This morning the news I got was 60% good. After posting about the problems with getting my prescription now that CVS Caremark is administering our prescription coverage, I got some great advice from my readers.
I started with a very long phone call to my State Insurance Commissioner. During the phone call, they detailed for me the process of filing a complaint, which begins with contacting the plan administrator. The plan administrator was extraordinarily kind. So much so that when I detailed the series of events, I ended up crying. It was the first time anyone had been remotely sympathetic to me.
The plan administrator called me back promptly on Friday and left a message letting me know she had an update, but I wasn’t home all day Friday, so it wasn’t until this morning that I was able to return the phone call.
The Plan will reimburse me 60%. I will get approximately $1,200 back, and the other $800 or so dollars will be mine to pay. I will continue to use the mail order pharmacy or be required to pay cash (which is not a realistic option).
I’m not sure if I should be happy with this. $800 is a lot of money to pay, but $1,200 is a lot of money to be reimbursed. I’ve spent nearly 20 hours on this, and I’m not convinced that 20 more hours would get me the $800 that I feel is due to me.
What I do know is that insurance was never designed with health in mind. If it were, physicians would be able to prescribe patients the best drug for their disease, and patients would have immediate and unfettered access to the medications that can best arrest their diseases. Rheumatoid Arthritis is not the common cold. One-third of RA patients end up on disability within a few years of diagnosis. That number is a number that has been steadily dropping due to the discovery and manufacture of biologics like Simponi (the one I take), Enbrel, Humira, and Orencia. These are not inexpensive medications, but they are far more economical than visits to specialists for pain relief and (sometimes permanent) disability.
No one can tell me that our current system makes fiscal sense.
My readers (bless you all) have been so kind and helpful; emails have detailed for me how to work within the system. Until last August, I never understood that a system existed, and I worry terribly for people who would have to wade through telephone trees and piles of paperwork all the while feeling ill and trying to keep their jobs. It’s simply untenable.

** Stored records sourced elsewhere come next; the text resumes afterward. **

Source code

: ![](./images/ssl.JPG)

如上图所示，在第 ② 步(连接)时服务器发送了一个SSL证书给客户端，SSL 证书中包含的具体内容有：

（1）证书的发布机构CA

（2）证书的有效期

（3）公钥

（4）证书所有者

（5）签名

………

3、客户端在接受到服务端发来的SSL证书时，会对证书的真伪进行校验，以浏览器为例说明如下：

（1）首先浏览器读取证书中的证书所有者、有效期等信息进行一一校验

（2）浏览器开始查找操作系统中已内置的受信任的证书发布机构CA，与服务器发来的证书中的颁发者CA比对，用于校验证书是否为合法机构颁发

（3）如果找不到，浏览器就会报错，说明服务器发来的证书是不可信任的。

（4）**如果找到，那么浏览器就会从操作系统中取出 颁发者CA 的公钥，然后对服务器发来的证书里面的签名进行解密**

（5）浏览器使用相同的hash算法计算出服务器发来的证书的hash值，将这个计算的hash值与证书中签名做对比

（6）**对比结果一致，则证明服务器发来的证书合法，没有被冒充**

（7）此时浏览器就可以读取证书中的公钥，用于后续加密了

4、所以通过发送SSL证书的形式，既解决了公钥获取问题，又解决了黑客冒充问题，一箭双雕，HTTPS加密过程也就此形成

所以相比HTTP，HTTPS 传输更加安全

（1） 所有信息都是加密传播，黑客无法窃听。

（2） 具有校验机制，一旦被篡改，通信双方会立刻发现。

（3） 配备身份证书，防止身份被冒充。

Again, I’m not sure if this is where it ends for me, or if I take the next (rather exhausting) step and bring a civil action.
I have been in contact with the mail order pharmacy, and I was left speechless when the operator (pharmacy tech possibly?) was unable to pronounce simple words. After I listed the drugs that I am allergic to, I waited for him to ask me what prescriptions I’m currently taking. The question didn’t come. Someone other than CVS will have to protect me from the possibility of a drug interaction, a real pharmacist, perhaps.
I’m sure I’ll be okay because I have a fantastic local pharmacist and a two of the most talented and devoted physicians a patient could hope for, but it will be despite CVS’ mail order pharmacy, and not because of it.